Last updated: 2019-08-23
When I query my Amazon Elasticsearch Service (Amazon ES) domain, I get an HTTP 503 Service Unavailable error.
Note: There are many possible causes of this error. This article covers common root causes and solutions.
A load balancer sits in front of each Amazon ES domain. The load balancer distributes incoming traffic to the data nodes. An HTTP 503 error indicates that one or more data nodes in the cluster is overloaded, and the node doesn't have enough capacity to handle the request. This situation is often caused by excessive incoming traffic or expensive queries.
Tip: You can use the RequestCount Amazon CloudWatch metric to track HTTP response codes.
Use one of the following methods to resolve HTTP 503 errors:
Provision more compute resources
- Scale up your domain by switching to larger instances, or scale out by adding more nodes to the cluster. For more information, see Configuring Amazon ES Domains.
- Confirm that you are using an instance type that is appropriate for your use case. For more information, see Choosing Instance Types and Testing.

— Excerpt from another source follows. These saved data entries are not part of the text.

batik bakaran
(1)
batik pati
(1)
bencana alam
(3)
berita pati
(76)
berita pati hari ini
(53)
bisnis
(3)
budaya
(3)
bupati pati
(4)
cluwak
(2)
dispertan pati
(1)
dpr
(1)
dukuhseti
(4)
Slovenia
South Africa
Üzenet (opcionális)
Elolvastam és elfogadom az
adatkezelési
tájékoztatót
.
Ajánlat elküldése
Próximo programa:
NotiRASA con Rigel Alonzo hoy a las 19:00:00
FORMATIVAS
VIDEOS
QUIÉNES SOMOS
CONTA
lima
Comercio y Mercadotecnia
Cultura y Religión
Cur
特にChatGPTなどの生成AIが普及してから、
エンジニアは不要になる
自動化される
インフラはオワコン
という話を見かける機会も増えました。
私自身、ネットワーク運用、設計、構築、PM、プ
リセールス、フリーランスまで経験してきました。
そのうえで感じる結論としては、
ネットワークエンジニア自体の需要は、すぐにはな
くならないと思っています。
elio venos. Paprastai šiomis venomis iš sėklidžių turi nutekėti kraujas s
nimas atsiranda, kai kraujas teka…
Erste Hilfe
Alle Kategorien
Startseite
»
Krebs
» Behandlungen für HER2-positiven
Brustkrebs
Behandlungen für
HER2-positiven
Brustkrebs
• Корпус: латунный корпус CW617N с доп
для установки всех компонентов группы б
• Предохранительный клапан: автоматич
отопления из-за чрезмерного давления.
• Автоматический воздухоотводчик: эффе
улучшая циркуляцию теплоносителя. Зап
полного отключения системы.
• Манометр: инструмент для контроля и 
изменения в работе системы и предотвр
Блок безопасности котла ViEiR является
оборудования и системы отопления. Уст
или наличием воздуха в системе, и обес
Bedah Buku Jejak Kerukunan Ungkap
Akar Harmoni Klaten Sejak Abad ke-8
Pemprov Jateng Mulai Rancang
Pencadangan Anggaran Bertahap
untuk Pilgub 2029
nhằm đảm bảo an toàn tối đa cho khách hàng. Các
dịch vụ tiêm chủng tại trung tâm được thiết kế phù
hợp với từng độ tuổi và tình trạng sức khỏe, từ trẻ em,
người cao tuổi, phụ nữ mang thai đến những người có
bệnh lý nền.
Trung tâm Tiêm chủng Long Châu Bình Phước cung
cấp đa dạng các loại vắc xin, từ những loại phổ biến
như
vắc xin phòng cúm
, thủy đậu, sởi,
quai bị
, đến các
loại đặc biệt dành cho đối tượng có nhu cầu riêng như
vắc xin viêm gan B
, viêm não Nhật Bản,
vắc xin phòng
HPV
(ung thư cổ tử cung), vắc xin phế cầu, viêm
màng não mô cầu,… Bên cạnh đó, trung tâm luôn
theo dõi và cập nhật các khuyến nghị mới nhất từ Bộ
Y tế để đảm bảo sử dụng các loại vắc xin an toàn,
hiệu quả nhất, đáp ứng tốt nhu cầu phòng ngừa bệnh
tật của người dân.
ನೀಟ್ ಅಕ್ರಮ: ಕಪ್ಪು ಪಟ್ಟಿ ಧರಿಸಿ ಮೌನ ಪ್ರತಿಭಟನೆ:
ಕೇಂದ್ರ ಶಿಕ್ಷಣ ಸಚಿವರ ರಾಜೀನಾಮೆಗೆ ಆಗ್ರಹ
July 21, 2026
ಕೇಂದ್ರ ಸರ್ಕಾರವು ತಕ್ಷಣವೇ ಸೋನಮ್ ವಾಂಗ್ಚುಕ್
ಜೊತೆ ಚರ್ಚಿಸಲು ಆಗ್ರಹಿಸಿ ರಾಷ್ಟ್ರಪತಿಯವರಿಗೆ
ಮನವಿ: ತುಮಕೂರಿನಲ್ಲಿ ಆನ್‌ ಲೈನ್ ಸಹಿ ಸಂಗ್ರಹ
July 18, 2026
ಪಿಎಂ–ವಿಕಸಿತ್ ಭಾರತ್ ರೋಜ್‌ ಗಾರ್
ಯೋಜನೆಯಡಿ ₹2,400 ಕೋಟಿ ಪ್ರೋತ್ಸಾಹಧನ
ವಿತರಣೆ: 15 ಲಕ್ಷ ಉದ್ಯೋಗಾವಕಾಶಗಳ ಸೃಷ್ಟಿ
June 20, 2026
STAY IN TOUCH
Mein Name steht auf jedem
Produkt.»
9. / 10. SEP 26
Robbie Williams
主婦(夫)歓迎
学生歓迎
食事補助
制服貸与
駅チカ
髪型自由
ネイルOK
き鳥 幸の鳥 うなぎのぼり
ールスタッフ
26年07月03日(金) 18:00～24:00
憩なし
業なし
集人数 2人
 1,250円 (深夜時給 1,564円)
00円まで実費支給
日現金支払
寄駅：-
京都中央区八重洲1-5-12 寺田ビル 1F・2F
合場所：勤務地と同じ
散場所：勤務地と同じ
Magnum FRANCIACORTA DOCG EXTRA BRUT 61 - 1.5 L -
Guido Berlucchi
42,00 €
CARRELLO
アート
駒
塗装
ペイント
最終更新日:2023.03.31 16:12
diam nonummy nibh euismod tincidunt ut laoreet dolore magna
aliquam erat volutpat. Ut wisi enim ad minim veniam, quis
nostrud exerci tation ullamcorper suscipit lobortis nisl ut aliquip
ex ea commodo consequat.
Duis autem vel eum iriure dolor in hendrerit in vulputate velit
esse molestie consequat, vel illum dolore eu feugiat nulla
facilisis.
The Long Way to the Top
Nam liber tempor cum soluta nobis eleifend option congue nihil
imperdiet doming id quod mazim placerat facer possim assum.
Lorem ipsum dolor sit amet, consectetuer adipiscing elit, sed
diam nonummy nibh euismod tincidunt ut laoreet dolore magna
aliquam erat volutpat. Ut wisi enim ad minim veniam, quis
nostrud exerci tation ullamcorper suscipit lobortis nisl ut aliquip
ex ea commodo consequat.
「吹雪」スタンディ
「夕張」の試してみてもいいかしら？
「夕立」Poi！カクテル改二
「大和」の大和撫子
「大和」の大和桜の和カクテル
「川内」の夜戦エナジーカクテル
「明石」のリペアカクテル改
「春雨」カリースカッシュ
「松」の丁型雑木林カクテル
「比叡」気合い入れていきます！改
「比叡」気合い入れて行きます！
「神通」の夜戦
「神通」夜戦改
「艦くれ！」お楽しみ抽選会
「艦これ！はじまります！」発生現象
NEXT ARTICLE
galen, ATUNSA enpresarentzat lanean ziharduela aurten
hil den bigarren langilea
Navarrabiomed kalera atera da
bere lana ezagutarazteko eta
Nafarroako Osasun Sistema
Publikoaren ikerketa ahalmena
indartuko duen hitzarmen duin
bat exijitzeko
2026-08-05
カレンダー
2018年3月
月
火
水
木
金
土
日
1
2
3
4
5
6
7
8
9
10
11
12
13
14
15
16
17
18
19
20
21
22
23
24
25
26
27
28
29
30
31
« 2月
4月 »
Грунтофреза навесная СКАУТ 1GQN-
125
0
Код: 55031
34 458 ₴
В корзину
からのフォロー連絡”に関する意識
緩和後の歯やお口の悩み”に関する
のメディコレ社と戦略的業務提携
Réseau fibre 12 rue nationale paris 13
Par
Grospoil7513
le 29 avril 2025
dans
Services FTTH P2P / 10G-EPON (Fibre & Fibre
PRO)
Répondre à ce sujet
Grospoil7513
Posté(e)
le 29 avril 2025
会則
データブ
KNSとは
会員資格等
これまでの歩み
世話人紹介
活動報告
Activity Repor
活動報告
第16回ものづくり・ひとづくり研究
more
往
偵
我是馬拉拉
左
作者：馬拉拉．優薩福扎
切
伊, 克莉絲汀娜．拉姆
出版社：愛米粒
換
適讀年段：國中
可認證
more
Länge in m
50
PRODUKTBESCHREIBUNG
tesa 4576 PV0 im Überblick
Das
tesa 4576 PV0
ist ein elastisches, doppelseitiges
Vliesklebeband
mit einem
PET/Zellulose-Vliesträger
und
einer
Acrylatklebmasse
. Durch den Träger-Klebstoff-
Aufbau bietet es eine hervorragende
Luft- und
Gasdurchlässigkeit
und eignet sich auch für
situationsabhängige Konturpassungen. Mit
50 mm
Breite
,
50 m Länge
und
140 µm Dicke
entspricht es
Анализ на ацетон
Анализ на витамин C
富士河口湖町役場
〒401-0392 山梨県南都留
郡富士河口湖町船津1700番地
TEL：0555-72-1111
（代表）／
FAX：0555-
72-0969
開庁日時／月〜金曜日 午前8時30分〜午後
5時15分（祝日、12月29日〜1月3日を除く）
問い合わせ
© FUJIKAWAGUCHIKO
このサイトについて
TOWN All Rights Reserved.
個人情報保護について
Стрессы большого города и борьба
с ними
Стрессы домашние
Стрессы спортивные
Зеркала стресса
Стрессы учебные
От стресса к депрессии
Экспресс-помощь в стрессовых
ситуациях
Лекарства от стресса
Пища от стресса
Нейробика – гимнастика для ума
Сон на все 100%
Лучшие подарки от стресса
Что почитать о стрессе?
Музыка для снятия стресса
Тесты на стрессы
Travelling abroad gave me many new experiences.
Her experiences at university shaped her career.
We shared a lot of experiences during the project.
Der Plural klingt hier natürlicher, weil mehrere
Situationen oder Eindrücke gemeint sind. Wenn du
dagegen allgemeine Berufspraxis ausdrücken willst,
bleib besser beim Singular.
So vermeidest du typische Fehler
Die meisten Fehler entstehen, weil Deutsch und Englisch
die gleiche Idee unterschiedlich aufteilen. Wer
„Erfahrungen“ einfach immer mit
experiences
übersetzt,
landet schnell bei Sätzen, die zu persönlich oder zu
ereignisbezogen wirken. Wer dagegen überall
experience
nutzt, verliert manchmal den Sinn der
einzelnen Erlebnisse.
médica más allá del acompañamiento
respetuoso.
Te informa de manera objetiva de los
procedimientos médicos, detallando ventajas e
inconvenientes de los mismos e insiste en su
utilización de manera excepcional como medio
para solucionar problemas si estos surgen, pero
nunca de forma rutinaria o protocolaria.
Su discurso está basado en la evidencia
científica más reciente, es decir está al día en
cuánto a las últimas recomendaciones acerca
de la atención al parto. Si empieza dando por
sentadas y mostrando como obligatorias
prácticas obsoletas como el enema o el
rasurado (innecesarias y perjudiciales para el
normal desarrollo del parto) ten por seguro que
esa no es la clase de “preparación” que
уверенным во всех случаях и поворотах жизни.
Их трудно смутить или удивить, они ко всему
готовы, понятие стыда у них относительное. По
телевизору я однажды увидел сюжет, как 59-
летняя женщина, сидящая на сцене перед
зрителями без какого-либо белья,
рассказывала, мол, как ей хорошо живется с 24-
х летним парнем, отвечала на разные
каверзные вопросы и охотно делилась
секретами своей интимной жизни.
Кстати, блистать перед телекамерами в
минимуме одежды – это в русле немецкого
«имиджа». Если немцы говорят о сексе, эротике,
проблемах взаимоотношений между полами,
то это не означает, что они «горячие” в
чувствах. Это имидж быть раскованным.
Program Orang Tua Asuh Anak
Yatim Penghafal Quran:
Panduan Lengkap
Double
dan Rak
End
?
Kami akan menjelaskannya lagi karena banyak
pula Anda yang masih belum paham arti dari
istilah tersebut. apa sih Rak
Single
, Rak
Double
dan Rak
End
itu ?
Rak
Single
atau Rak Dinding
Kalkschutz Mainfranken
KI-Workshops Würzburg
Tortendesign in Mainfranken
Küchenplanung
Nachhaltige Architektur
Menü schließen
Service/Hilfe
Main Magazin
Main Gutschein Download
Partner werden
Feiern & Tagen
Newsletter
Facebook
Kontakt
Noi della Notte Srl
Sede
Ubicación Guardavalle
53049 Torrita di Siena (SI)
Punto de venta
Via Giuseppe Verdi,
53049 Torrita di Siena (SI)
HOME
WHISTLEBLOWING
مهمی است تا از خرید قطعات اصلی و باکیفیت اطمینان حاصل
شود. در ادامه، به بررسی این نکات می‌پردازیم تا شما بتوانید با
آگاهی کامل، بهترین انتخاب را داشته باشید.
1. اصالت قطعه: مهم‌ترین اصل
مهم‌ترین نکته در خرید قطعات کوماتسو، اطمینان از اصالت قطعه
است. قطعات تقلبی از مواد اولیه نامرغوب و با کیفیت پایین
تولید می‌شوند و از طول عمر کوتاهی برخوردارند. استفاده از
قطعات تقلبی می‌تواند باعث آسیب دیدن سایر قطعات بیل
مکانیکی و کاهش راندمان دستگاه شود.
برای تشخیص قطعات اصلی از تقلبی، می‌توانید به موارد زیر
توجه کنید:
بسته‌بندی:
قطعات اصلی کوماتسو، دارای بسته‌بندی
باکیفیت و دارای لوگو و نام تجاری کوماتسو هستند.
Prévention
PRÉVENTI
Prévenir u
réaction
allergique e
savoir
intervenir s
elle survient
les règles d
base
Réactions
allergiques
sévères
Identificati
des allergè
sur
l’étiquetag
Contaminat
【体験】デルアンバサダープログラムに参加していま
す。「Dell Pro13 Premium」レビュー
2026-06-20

Reduce the resource utilization for your queries
- Confirm that you are following best practices for shard and cluster architecture. A poorly designed cluster can't use all available resources. Some nodes might be overloaded while other nodes sit idle. Elasticsearch can't fetch documents from overloaded nodes.
- Reduce the number of concurrent requests to the domain.
- Reduce the scope of your query. For example, if you query on time frame, reduce the date range, or filter the results by configuring the index pattern in Kibana.
- Avoid executing select * queries on large indices. Instead, use filters to query a part of the index and search as few fields as possible.
- Reindex and reduce the number of shards. The more shards you have in your Elasticsearch cluster, the more likely you are to get a courier fetch error. Because each shard has its own resource allocation and overheads, a large number of shards strains the cluster. To reduce the number of shards in your cluster, see My Amazon Elasticsearch Service domain has been stuck in the Processing state for a long time.